Candace Thille, an education researcher at Stanford University

Better Advising Beats Free Tuition for Improving Degree Completion, Say Experts

According to a survey of higher education experts, students are more likely to get their degrees if they have access to highly structured curricula and proactive advising than if they get free tuition for the first two years of college.

The experts also believe instructional software that adapts to students’ paces are helpful to their learning. (This is interesting in light of the article about big data above).

A quarter of the experts ranked the current state of undergraduate education as below neutral, and experts cited "institutional culture and structures" far more often than any other reason.

A Piece of UT Austin History

The Battle Oaks, at the corner of 24th and Whitis, are among the oldest trees on UT's campus. They range from 250 to 300 years old and are believed to predate the Civil War.

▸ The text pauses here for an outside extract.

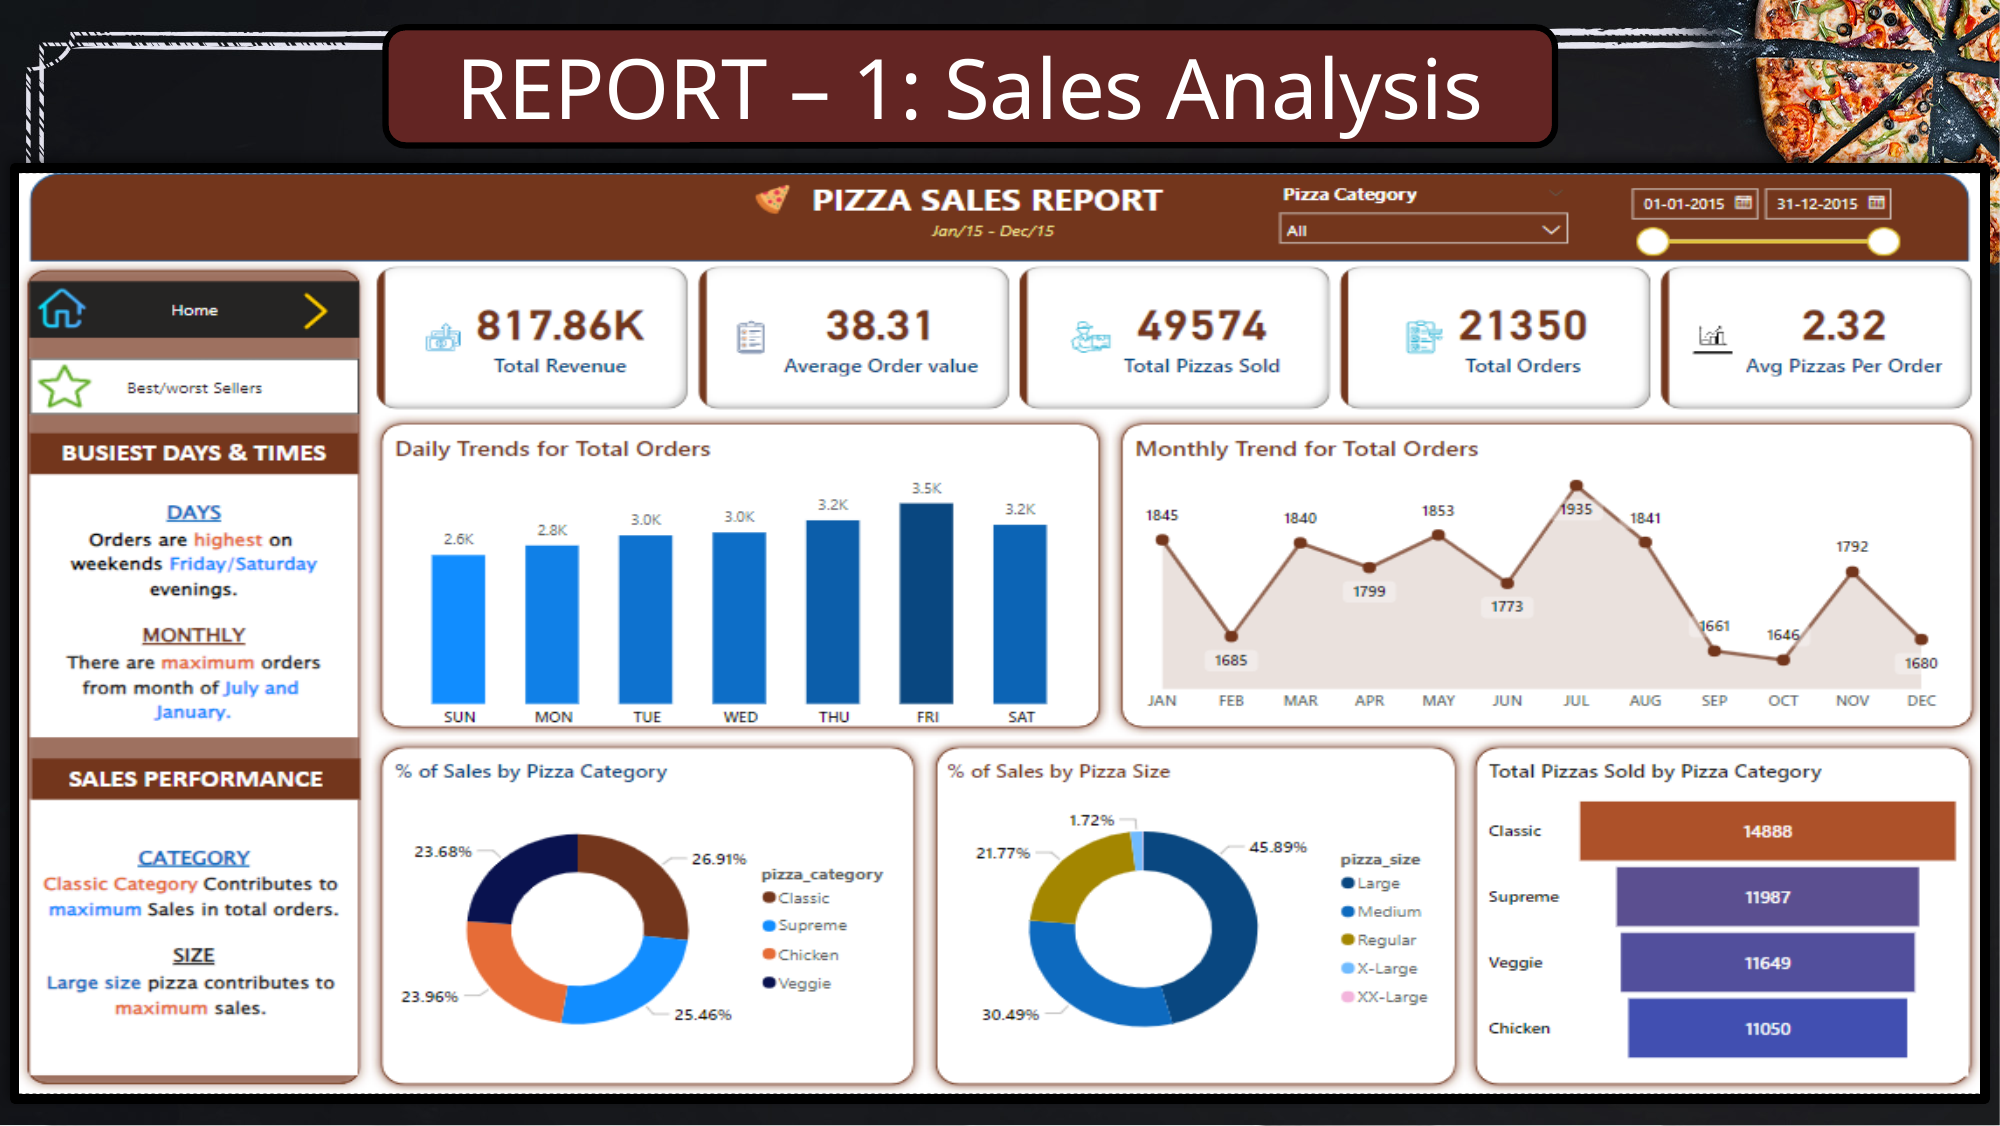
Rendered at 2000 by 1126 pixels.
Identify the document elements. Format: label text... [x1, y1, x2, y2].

The trees get their name from Dr. William James Battle who was the chairman of the Faculty Building Committee in 1923. At that time, new biological laboratories were planned to be built on a site that would necessitate the destruction of the trees. However, students and faculty banned together and petitioned for the preservation of the oaks.

Today, Facilities Services takes much care in preserving these beautiful trees as well as all of the trees and plants on our campus. Look for the asset tags on each tree as a sign of the dedication that goes into making our campus a beautiful place to learn and work.

Battle Oaks on the southeast corner of 24th and Whitis Ave

An asset tag like this marks each tree on campus

Summaries written by Kelsey Thompson and Stephanie Nandlal

1 comment:

  1. Interesting information! Thanks, Kelsey and Stephanie!